Virginia businesses and farmers rely upon key assets such as the Port of Virginia and Dulles International Airport to export goods and services totaling nearly $38 billion in 2012.
More than 7,600 companies exported from Virginia locations in 2013, more than four-fifths from companies with fewer than 500 employees. In 2014, 11.7 million jobs in the United States were supported by trade, up by 18 percent since 2009. More than 90,000 jobs in Virginia are supported by goods exports. Meanwhile, workers at firms with global and domestic customers earn more than firms with only domestic customers.
Despite this record of success, certain aspects of trade and globalization have not always been helpful to some Virginia industries. As global competition intensifies, many of the textile mills and manufacturing plants Virginia attracted long ago from New England and Michigan have closed or moved to other countries. Former Roanoke Times reporter Beth Macy documented this reality in her book, “Factory Man,” telling the story of how China uses a variety of unfair practices to undercut and even destroy American manufacturing jobs.
But the fact remains — Virginia is a global gateway, and that status is important to me as Congress debates whether to give the president the tools to negotiate more trade deals to cement American leadership in a global economy.
Global trade is a reality. The question is whether the U.S. wants to write the rules for trade or suffer under rules written by others.
We are currently considering whether to grant President Obama the same Trade Promotion Authority (TPA) to negotiate trade deals that has been available to all presidents since 1974. TPA sets out conditions for trade deals and establishes a constructive process for Congress and the public to review and approve any final trade agreement to ensure it truly reflects our goals and values. And the first deal likely to be considered under TPA is the Trans-Pacific Partnership, a trade agreement between the U.S. and 11 other Pacific Rim nations currently being negotiated by the administration.

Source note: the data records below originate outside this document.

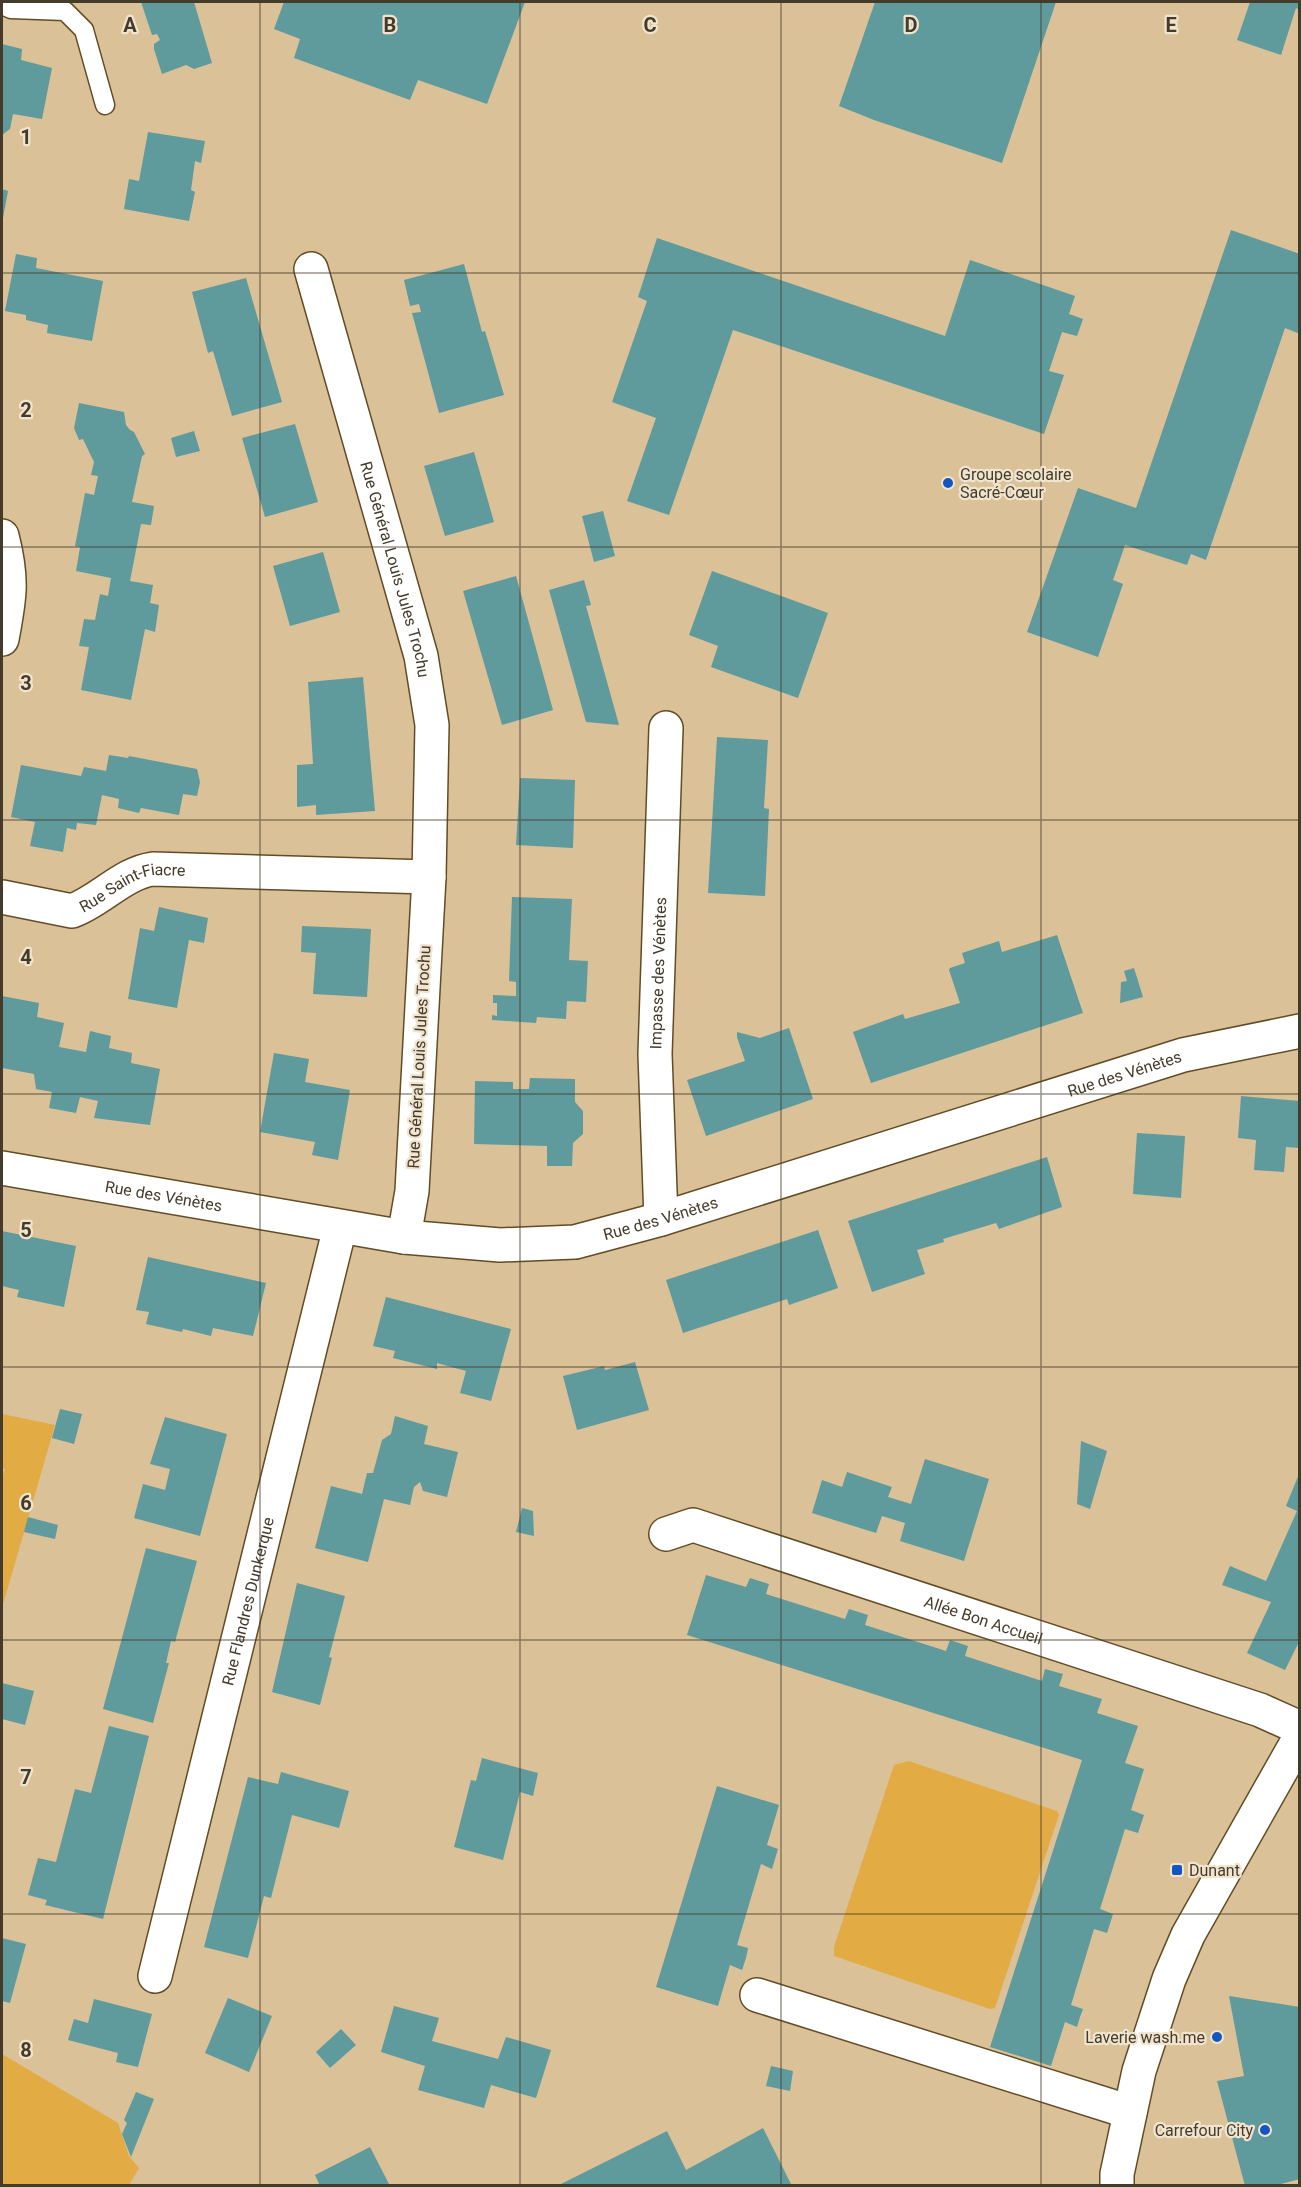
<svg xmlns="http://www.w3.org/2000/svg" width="1301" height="2187" viewBox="0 0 1301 2187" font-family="Roboto,sans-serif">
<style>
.green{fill:#e2ab44}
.building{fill:#5f9a9d}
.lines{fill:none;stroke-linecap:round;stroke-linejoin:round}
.lane-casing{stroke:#624c25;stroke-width:21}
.street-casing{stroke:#624c25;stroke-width:36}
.secondary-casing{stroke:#624c25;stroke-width:36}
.lane{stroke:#fff;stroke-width:18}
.street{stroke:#fff;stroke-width:33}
.secondary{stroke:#fff;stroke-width:33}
.grid{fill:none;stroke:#453b2a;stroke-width:1.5;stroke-opacity:0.55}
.poi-dot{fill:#1156c1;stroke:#f0e4cf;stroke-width:2}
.labels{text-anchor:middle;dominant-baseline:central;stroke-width:4.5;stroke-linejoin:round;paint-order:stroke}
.poi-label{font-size:16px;fill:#453b2a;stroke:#f0e4cf;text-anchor:start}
.street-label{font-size:16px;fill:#453b2a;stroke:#f0e4cf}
.grid-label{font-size:20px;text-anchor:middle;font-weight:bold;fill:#453b2a;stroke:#f0e4cf;stroke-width:4.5;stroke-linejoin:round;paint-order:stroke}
</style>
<rect width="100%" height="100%" fill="#dac198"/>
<g class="green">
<polygon points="2,1414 55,1425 2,1608 2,1477 5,1469 2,1468"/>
<polygon points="909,1761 1057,1811 1059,1815 995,2008 990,2009 834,1956 834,1947 894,1765"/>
<polygon points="2,2054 118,2123 129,2156 139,2168 129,2185 2,2185"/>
</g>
<g class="building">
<polygon points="141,2 194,2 212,63 194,69 186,65 162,74 154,49 154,44 160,40 157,34 152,35"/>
<polygon points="284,2 525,2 487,104 418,80 410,100 294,58 300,39 274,29"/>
<polygon points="875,2 1056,2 1002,163 874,120 839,106"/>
<polygon points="1250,2 1300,2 1300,10 1296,8 1281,55 1237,40"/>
<polygon points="2,44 22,49 21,60 52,68 42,119 13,114 10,129 2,135"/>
<polygon points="148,132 205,141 201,163 195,161 191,190 195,192 189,221 124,209 129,179 139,181"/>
<polygon points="2,189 8,191 3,218 2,217"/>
<polygon points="1231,230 1300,254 1300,334 1285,328 1206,560 1191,554 1187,565 1125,545 1113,580 1123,584 1098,657 1027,632 1078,488 1136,508"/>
<polygon points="657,238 945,336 970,260 1075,296 1069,314 1083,319 1077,336 1062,332 1049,371 1064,375 1044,434 733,330 669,515 627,501 656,418 612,402 647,301 638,297"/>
<polygon points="16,254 37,258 36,268 103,281 92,341 47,333 48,325 26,320 26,315 5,311"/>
<polygon points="464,264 482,332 485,331 504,395 439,413 412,313 421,312 419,304 410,306 404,280"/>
<polygon points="246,278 282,402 232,416 213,351 208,353 192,292"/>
<polygon points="79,403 124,412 126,425 130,430 134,432 145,454 142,456 132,502 154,506 151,525 141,524 130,581 153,585 150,603 159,605 155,632 145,629 131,700 81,690 89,647 79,646 84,619 95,620 100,594 108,596 111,578 76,571 80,547 75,546 85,493 94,495 98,476 91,475 94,462 83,439 79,440 74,428"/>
<polygon points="295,424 318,502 265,517 242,438"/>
<polygon points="194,431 200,451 176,457 171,438"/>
<polygon points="474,452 494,522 445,536 424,466"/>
<polygon points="603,511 615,556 594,562 582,516"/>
<polygon points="323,552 340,612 290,626 273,566"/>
<polygon points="712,571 828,613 798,698 711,667 718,646 689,635"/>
<polygon points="516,576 553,710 502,725 463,591"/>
<polygon points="584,580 591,605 586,606 619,725 586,722 549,590"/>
<polygon points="363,677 375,811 316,815 316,805 297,807 297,765 313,764 308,682"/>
<polygon points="717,737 768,740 764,808 769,809 765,896 708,893"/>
<polygon points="109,755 128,758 129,756 197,769 200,782 197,796 183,794 179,815 141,808 139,813 118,808 119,799 102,795 96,825 77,823 76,830 67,828 63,852 30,846 35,822 11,817 21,765 81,776 84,767 106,771"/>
<polygon points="520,778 575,780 573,848 516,845"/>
<polygon points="512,897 572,899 569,960 588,961 586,1002 567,1001 566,1019 537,1017 536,1023 492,1020 492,1015 497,1016 497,1003 493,1003 493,995 516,996 516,982 509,981"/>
<polygon points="159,907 208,918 204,943 189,940 177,1008 128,999 140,928 154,931"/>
<polygon points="302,926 371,929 367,997 313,994 316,953 301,952"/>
<polygon points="1057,935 1083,1013 871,1083 853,1032 903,1014 905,1019 960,1003 949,970 950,968 965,963 962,953 999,941 1002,952"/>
<polygon points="1134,968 1143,997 1120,1003 1121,982 1127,981 1124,971"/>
<polygon points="2,996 39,1003 37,1017 64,1023 59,1047 86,1052 90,1031 111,1036 109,1048 132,1053 131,1063 160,1069 150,1125 94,1118 98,1101 80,1097 76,1113 49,1108 52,1092 36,1089 34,1074 2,1068"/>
<polygon points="789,1028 813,1099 706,1136 687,1080 745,1061 737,1037 737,1032 760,1038"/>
<polygon points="274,1053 309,1059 305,1082 350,1090 338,1160 312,1155 315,1142 260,1132"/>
<polygon points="530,1078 575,1079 575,1102 583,1111 583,1134 573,1143 572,1166 547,1166 547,1146 474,1144 475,1081 513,1082 513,1089 529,1089"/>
<polygon points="1241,1096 1300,1101 1300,1148 1286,1147 1284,1172 1254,1170 1256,1140 1238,1138"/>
<polygon points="1137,1133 1185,1136 1181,1198 1133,1194"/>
<polygon points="1047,1157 1062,1207 999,1229 996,1223 943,1239 944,1242 917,1250 925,1274 872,1292 848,1221"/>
<polygon points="818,1230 838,1288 789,1305 787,1299 683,1333 666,1280"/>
<polygon points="2,1231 76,1246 64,1307 17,1297 19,1290 2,1286"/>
<polygon points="148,1257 266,1283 253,1336 213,1328 211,1336 183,1329 182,1332 146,1324 149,1312 136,1310"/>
<polygon points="386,1297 511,1329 491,1401 460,1393 466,1371 437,1363 437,1369 393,1358 395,1351 373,1346"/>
<polygon points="635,1362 649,1410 577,1430 563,1376 604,1366 605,1370"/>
<polygon points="60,1409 82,1414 74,1444 52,1438"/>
<polygon points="395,1416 428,1426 424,1444 458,1452 447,1497 423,1491 420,1482 414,1487 410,1505 384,1499 368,1562 315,1548 331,1486 362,1494 367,1473 373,1473 382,1440 391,1434"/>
<polygon points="165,1417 227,1434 200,1536 134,1518 143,1484 165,1490 170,1469 150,1464"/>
<polygon points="1081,1441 1107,1451 1090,1509 1077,1504"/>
<polygon points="925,1459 989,1479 964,1561 900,1541 905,1523 882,1516 876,1533 812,1513 822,1480 842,1487 847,1472 892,1487 888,1497 911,1504"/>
<polygon points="1299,1474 1300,1640 1285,1670 1247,1653 1271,1602 1222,1585 1230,1566 1266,1581 1297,1511 1286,1506"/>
<polygon points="522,1508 533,1511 534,1536 516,1532"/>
<polygon points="28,1517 58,1525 55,1539 24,1532"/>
<polygon points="146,1548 197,1561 175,1642 171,1641 166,1663 169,1663 153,1723 103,1709"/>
<polygon points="706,1575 746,1587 750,1578 769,1584 766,1594 845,1619 849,1609 868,1615 865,1625 946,1651 950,1640 968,1646 965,1656 1042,1681 1045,1669 1063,1674 1059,1686 1102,1699 1097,1713 1138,1726 1125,1763 1144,1769 1131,1810 1144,1815 1138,1833 1125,1829 1100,1909 1113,1914 1107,1933 1094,1929 1071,2005 1083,2009 1080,2017 1077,2027 1065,2022 1051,2066 990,2047 1082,1760 687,1635"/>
<polygon points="297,1583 345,1596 329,1657 332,1658 320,1705 272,1692"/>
<polygon points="2,1683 34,1691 25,1725 2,1719"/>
<polygon points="109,1726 149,1736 103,1919 45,1905 47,1900 28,1895 38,1858 56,1862 75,1789 91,1793"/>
<polygon points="482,1758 538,1773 533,1796 520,1792 503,1860 454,1847 471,1780 476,1781"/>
<polygon points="281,1772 349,1791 339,1828 292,1815 271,1898 264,1896 248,1958 204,1947 248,1777 278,1784"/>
<polygon points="717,1786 779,1805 767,1845 778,1849 772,1869 761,1864 737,1945 748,1948 746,1958 742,1970 730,1965 718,2006 656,1987"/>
<polygon points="2,1938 26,1944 10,2003 2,2001"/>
<polygon points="1229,1996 1300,2007 1300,2179 1273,2186 1245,2186 1217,2081 1244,2076"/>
<polygon points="228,1998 272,2016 249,2072 205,2053"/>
<polygon points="94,1999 152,2014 138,2067 116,2062 118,2053 68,2040 74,2019 88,2023"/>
<polygon points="394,2006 439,2018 432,2041 498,2059 506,2037 551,2050 536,2098 491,2085 484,2108 418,2090 425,2066 381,2052"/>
<polygon points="341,2029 356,2045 330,2068 316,2052"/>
<polygon points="771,2066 793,2071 790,2091 766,2086"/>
<polygon points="136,2092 154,2099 131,2157 122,2134 127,2123 124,2120"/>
<polygon points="763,2128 792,2186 557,2186 667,2131 686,2170"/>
<polygon points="370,2147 390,2186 320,2186 315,2175"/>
</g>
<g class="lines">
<g class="lane-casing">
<polyline id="lane" points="2,5 11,9 65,11 84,30 105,105"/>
</g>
<g class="street-casing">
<g id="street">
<path id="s1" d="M311 269 421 656 432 725 429 877 412 1191 404 1237"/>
<path d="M2 536C13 579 10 597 2 639"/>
<path id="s2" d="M2 897 72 911C100 901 123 873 153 869L429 877"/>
<path id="s3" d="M661 1219 655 1054 666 728"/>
<path id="s4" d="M666 1534 693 1525 1260 1710 1300 1728"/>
<path id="s5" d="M155 1976 340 1227"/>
<polyline points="757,1995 1130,2112"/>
</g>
</g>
<g class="secondary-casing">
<g id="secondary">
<path id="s6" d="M2 1168 404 1237 500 1245 575 1242 661 1219 1183 1055 1300 1031"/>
<polyline points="1117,2186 1117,2174 1139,2071 1169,1979 1188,1935 1300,1737"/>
</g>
</g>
<use href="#lane" class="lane"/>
<use href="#street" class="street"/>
<use href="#secondary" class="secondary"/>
</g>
<path class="grid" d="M260 2V2186M520 2V2186M781 2V2186M1041 2V2186M2 273H1300M2 547H1300M2 820H1300M2 1094H1300M2 1367H1300M2 1640H1300M2 1914H1300"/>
<g class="poi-dot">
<circle cx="948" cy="483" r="6"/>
<rect x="1171" y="1864" width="12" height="12" rx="3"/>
<circle cx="1217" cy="2037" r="6"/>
<circle cx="1265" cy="2130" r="6"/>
</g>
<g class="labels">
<g class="poi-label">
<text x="960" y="474">Groupe scolaire<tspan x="960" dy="18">Sacré-Cœur</tspan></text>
<text x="1189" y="1870">Dunant</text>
<text x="1205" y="2037" text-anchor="end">Laverie wash.me</text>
<text x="1253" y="2130" text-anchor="end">Carrefour City</text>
</g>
<g class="street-label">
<text stroke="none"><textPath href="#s1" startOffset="312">Rue Général Louis Jules Trochu</textPath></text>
<text stroke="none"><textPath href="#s2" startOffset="138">Rue Saint-Fiacre</textPath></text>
<text stroke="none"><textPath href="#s3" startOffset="246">Impasse des Vénètes</textPath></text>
<text transform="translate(419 1057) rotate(-87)">Rue Général Louis Jules Trochu</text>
<text stroke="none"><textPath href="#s6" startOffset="1154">Rue des Vénètes</textPath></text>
<text stroke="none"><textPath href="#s6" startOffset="164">Rue des Vénètes</textPath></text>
<text stroke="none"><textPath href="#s6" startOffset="668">Rue des Vénètes</textPath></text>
<text stroke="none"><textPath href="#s5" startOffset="386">Rue Flandres Dunkerque</textPath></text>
<text stroke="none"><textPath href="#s4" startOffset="334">Allée Bon Accueil</textPath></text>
</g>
</g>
<g class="grid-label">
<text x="130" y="32">A</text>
<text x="390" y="32">B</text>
<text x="650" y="32">C</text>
<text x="911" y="32">D</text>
<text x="1171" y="32">E</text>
<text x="26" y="144">1</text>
<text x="26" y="417">2</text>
<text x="26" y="690">3</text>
<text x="26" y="964">4</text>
<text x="26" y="1237">5</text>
<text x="26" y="1510">6</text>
<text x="26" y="1784">7</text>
<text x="26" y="2057">8</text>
</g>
<rect width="1301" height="2187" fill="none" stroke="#453b2a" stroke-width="6"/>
</svg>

All agree that trade, under the right conditions, benefits our economy. The question is whether we can negotiate deals that protect workers’ rights, environmental standards and intellectual property, while knocking down tariffs and other barriers that some countries erect to keep American products out.
If we don’t insist upon high standards, the other dominant global trade actor, China, will be perfectly happy to compete under a low-standard regime that will further damage our economy. After much discussion with labor, agriculture and business leaders, I will support TPA because it gives the U.S. the best chance of elevating the standards for global trade in ways that will level the playing field for our workers, farmers and companies.
My support for TPA is not a blind endorsement of any pending trade negotiation. Once we establish our key principles, I will make sure that the specifics of any final deal are placed before the public and fully debated to see if they meet our standards and help Virginia. We have to make sure that any deal can be enforced and that any workers negatively affected by trade have robust job retraining opportunities. I am pro-trade, but I’m pro-Virginia first. Let’s get this right and grow jobs here at home.